IDEAL PLAQUE CHARACTERIZATION TOOL
An appreciation of the information necessary to precisely characterize plaques and the fundamental data provided by plaque-imaging technologies is essential.⁵ The ideal tool would provide a complete roadmap of atherosclerotic burden throughout the coronary tree and provide per-plaque, lesion-specific data characterizing the architecture, composition, and dynamic biology of each plaque. Comprehensive plaque analysis should include the following parameters:

• Architecture: plaque volume, length, eccentricity, remodeling, and impact on lumen area.
• Physiology: impact on coronary flow reserve.
• Composition: lipid, fibrous tissue, calcium, etc.
• Pathobiology: presence of inflammation, neovascularization, fibrous cap metabolism, apoptosis, etc.

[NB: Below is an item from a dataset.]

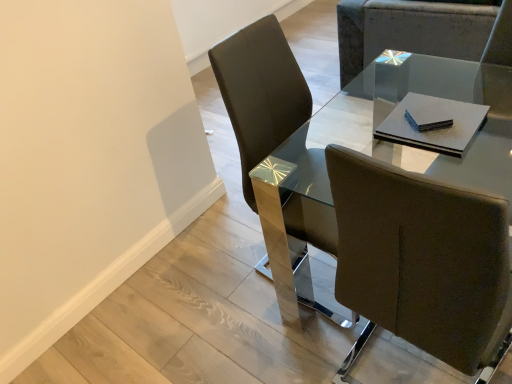
Locate an element on the screen. This screenshot has width=512, height=384. free space to the left of glass/metal table at center is located at coordinates coord(214,322).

MORPHOLOGY OF VULNERABLE PLAQUE BY INVASIVE IMAGING MODALITIES
The invasive angiographic hallmark of ACS is a complex culprit plaque characterized by lesion irregularity, haziness, ulceration, contrast dye persistence within the plaque, intraluminal filling defect, and impaired flow.^3,6 These angiographic morphological features correlate with plaque rupture and thrombus by direct coronary imaging with IVUS and at pathological examination. Angiography is very accurate in the detection of complex unstable culprit plaques in patients with ACS. However, angiography is an insensitive tool that is only able to detect plaques that have relatively gross plaque disruption. Observations from IVUS, angioscopic, and pathological studies clearly document that the majority of ulcerated plaques are not sufficiently disrupted anatomically to be detected angiographically. Furthermore, it is certain that patients with unstable (and silent) coronary artery disease harbor lipid-rich, inflamed, vulnerable plaques that have not yet ulcerated or ruptured. Angiography fails to detect the many plaques with subtler but pathologically manifest ulceration and rupture. Thus, angiography reflects only a subset of coronary lesions that are truly unstable and provides virtually no insight regarding the many vulnerable but not yet ruptured plaques that serve as the substrate for subsequent coronary events. Therefore, angiographic confirmation of complex plaque undoubtedly represents only the tip of the iceberg of plaque instability and vulnerability.⁶

IVUS images the vessel wall and delineates its effects on the lumen, thereby providing useful information on plaque architecture, luminal stenosis, and vessel remodeling. When using IVUS, unstable plaques are typically bulky, eccentric, and positively remodeled.^7,8 Culprit lesions in patients with ACS demonstrate more expansive remodeling by IVUS than by the culprit lesions of patients with stable angina, suggesting that expansive remodeling might be associated with plaque vulnerability. Overall, IVUS features correlate with plaque complexity by angiography and at necropsy. Other direct invasive imaging technologies hold promise for plaque characterization, including IVUS with integrated backscatter imaging,⁹ optical coherence tomography (which provides breathtaking images of fibrous cap thickness and integrity),¹⁰ and near-infrared spectroscopy for delineation of lipid core plaque.¹¹

GENERAL CONSIDERATIONS
Advances in CTA have now made it possible to accurately image the coronary vasculature noninvasively.^12-17 CTA produces amazing angiographic images that are comparable (in most cases) to those obtained by invasive angiography, with excellent accuracy for the presence and severity of luminal stenoses.^12,13 First, an appreciation of the fundamental differences in these techniques is essential to comparing their images. Invasive angiography produces an image of the vessel lumen only, with little insight regarding atherosclerotic plaque other than indirectly by its effects on luminal architecture. Additionally, invasive angiography consistently underestimates the extent of intramural plaque and provides little or no insight regarding plaque character, unless supplemented by adjunctive imaging modalities, such as IVUS. In contrast, CTA provides not only a high-resolution lumenogram but also, by virtue of differential tissue attenuation capabilities, facilitates imaging of the vessel wall, thereby providing insights regarding the presence and nature of intramural plaque, as well as its impact on luminal architecture (Table 1).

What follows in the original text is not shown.